NASA scientists are exploring the “driest place on Earth” that provides a Mars-like environment to study the limits of life, and test drilling and life-detection technologies that may be sent to the red planet in the future.
In a harsh environment with very little water and intense ultraviolet radiation, most life in the extreme Atacama Desert in Chile exists as microbial colonies underground or inside rocks, researchers said.
The cold and dry conditions on Mars open the possibility that evidence for life may be found below the surface where negative effects of radiation are mitigated, in the form of organic molecules known as biomarkers, they said.
However, obtaining samples from below the surface of Mars will require the ability to identify a location of high probability for current or ancient life, place a drill, and control the operation robotically.
Despite being considerably warmer than Mars, the extreme dryness the soil chemistry in the hyperarid core of the Atacama Desert, the “driest place on Earth,” are remarkably similar to that of the red planet.
“Putting life-detection instruments in a difficult, Mars-analogue environment will help us figure out the best ways of looking for past or current life on Mars, if it existed,” said Brian Glass, a NASA Ames space scientist and the principal investigator of the Atacama Rover Astrobiology Drilling Studies (ARADS) project.
“Having both subsurface reach and surface mobility should greatly increase the number of biomarker and life-target sites we can sample in the Atacama,” Glass said.
Scientists worked in extremely dry and hot conditions with high winds during the first ARADS field deployment. Their work was primarily at Yungay Station, a mining ghost town at one of the driest places in the Atacama.

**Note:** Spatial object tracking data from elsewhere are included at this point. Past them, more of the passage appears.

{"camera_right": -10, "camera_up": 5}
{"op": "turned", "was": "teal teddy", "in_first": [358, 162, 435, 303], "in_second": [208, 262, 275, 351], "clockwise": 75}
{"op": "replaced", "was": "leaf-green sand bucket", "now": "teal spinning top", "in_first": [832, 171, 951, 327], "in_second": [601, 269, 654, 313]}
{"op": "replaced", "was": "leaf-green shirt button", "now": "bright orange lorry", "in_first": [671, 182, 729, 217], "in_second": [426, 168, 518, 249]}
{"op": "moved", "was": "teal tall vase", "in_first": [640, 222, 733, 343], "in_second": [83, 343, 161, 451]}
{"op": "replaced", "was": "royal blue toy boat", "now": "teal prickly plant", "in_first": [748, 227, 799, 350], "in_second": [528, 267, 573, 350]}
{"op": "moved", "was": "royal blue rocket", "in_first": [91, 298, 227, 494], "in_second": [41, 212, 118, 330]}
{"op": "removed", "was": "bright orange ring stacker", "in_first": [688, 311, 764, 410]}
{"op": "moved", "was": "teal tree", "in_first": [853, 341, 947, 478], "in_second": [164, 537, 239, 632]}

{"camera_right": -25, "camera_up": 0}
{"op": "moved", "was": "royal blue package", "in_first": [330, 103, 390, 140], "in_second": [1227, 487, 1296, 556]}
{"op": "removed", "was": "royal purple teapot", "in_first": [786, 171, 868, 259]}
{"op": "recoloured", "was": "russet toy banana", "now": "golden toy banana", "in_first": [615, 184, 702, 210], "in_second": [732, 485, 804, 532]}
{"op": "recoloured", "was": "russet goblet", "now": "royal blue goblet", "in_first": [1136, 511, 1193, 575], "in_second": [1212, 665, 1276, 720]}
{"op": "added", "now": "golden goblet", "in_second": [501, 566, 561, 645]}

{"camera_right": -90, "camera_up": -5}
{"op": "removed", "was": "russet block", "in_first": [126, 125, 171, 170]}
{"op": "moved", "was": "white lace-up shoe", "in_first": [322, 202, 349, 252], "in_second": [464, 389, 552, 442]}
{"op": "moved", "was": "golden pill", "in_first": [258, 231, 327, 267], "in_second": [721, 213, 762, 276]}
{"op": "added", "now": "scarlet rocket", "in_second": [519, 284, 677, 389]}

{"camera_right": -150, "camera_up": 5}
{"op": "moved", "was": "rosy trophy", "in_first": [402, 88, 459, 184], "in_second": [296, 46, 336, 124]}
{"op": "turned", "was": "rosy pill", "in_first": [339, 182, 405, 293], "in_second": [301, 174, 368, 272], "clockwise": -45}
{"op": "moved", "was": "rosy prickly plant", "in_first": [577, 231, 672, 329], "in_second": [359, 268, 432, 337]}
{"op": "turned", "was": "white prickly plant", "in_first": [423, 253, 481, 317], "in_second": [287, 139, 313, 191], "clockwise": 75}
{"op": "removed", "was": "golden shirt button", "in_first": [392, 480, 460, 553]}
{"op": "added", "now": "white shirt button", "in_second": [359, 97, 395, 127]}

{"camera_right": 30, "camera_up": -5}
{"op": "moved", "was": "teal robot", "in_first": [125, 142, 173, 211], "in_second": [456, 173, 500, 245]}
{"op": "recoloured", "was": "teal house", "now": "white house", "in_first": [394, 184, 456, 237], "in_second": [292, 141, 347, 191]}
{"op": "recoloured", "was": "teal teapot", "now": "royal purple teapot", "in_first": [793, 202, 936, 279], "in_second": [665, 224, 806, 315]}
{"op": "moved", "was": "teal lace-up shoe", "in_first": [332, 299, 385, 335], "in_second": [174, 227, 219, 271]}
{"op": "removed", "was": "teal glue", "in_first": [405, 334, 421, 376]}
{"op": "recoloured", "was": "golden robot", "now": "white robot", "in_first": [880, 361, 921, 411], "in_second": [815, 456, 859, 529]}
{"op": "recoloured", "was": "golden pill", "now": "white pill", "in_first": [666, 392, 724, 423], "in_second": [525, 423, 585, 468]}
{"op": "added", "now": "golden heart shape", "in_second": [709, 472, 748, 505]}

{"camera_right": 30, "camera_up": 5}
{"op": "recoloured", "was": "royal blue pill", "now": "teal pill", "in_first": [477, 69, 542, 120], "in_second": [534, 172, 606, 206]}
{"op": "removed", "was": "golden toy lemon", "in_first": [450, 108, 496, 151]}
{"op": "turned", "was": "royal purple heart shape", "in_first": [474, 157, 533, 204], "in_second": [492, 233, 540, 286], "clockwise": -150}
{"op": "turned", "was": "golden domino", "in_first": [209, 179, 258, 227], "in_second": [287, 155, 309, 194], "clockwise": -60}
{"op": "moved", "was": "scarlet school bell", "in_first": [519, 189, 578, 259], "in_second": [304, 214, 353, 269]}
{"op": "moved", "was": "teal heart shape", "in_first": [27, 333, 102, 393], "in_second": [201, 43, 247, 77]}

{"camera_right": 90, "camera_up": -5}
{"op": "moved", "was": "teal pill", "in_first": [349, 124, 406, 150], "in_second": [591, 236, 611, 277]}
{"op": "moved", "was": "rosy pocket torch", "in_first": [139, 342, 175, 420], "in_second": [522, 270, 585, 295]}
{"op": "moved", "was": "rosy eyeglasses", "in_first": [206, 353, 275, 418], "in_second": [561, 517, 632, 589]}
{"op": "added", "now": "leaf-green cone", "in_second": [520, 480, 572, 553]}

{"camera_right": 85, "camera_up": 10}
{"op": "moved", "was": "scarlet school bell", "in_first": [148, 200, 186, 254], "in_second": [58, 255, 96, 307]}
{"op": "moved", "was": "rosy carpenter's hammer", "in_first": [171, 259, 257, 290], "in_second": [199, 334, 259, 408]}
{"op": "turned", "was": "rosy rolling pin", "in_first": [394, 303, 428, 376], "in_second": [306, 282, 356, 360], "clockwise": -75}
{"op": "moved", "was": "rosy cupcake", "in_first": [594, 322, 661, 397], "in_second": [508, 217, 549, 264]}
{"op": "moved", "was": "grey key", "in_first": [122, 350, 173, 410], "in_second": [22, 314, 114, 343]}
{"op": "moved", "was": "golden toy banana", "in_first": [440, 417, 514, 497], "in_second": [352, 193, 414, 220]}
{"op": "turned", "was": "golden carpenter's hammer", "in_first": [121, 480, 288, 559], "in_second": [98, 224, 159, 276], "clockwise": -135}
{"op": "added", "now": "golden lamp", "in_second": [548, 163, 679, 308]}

They also evaluated two other Atacama sites - Salar Grande, an ancient dried-up lake composed of thick beds of salt, and Maria Elena, a similarly extremely dry region - to be considered along with Yungay as the host location for the future ARADS tests in 2017-19.
Scientists put several technologies to test under harsh and unpredictable field conditions: a Mars-prototype drill; a sample transfer arm; the Signs of Life Detector (SOLID); and a prototype version of the Wet Chemistry Laboratory (WCL).
They were successfully used the ARADS drill and sample transfer robot arm at Yungay to acquire and feed sample material to the SOLID and WCL instruments under challenging environmental conditions.
Additionally, researchers from Johns Hopkins University and NASA Ames collected samples for laboratory investigations of the extreme microorganisms living inside salt habitats in the Atacama.
Over the next four years, the ARADS project will return to the Atacama to demonstrate the feasibility of integrated roving, drilling and life-detection, with the goal of demonstrating the technical feasibility and scientific value of a mission that searches for evidence of life on Mars.